§ COME PROCEDERE: Traduci in inglese questa frase del testo sulle sigarette elettroniche: «Le principali conseguenze riguardano irritazioni alla gola e alla bocca, mal di testa, tosse e nausea, che sembrano però diminuire con il tempo.»

§ TESTO MOSTRATO:
Tra le analisi più citate sull’argomento c’è la revisione che fu pubblicata alla fine del 2022 dall’associazione internazionale senza scopo di lucro Cochrane, che effettua studi molto approfonditi sui temi sanitari partendo dalla letteratura scientifica a disposizione. L’analisi aveva riguardato la comparazione di 78 studi che avevano coinvolto complessivamente oltre 22mila persone e aveva portato a rilevare solo effetti nel breve-medio periodo legati all’utilizzo delle sigarette elettroniche. Le principali conseguenze riguardano irritazioni alla gola e alla bocca, mal di testa, tosse e nausea, che sembrano però diminuire con il tempo. Altri effetti non sono stati segnalati semplicemente perché l’impiego delle sigarette elettroniche è un fenomeno relativamente recente, di conseguenza saranno necessari anni per avere elementi più concreti.
Dal rapporto Cochrane era invece emerso che le sigarette elettroniche possono aiutare le persone a smettere di fumare meglio di quanto facciano le tradizionali terapie, che di solito si basano sull’impiego di prodotti sostitutivi per assumere nicotina, come cerotti e gomme da masticare. Secondo gli esperti dell’organizzazione gli indizi trovati nella letteratura scientifica sono molto solidi, anche se non è ancora chiaro se ci sia una particolare differenza tra sigarette elettroniche con e senza nicotina nell’aiutare a smettere di fumare.

§ RIGHE ESTRATTE:
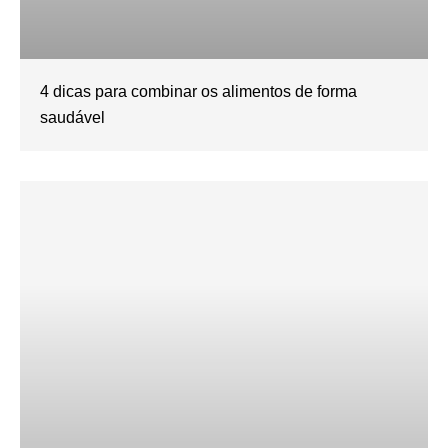
4 dicas para combinar os alimentos de forma
saudável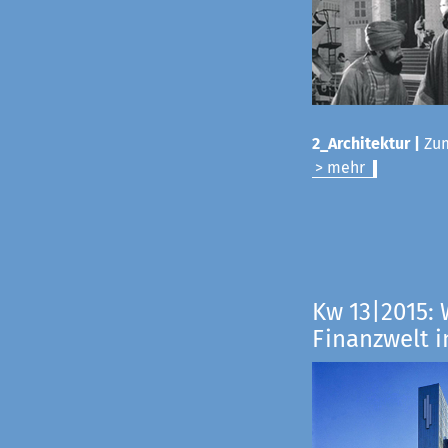
2_Architektur |
Zum
> mehr
Kw 13|2015: 
Finanzwelt i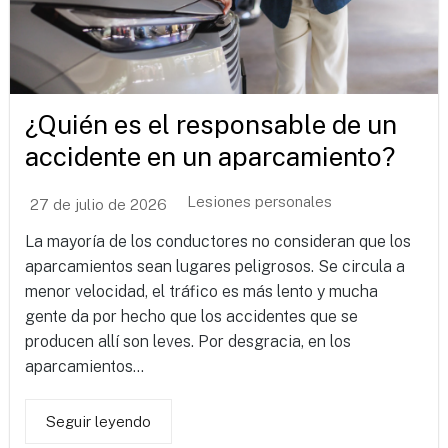
¿Quién es el responsable de un
accidente en un aparcamiento?
Lesiones personales
27 de julio de 2026
La mayoría de los conductores no consideran que los
aparcamientos sean lugares peligrosos. Se circula a
menor velocidad, el tráfico es más lento y mucha
gente da por hecho que los accidentes que se
producen allí son leves. Por desgracia, en los
aparcamientos...
Seguir leyendo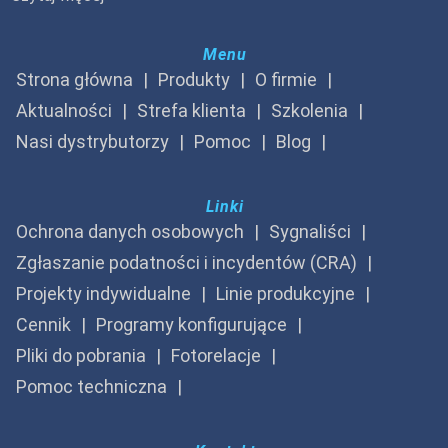
Menu
Strona główna
Produkty
O firmie
Aktualności
Strefa klienta
Szkolenia
Nasi dystrybutorzy
Pomoc
Blog
Linki
Ochrona danych osobowych
Sygnaliści
Zgłaszanie podatności i incydentów (CRA)
Projekty indywidualne
Linie produkcyjne
Cennik
Programy konfigurujące
Pliki do pobrania
Fotorelacje
Pomoc techniczna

§ SOLUZIONE: The main consequences involve throat and mouth irritation, headaches, coughing and nausea, which, however, seem to decrease over time.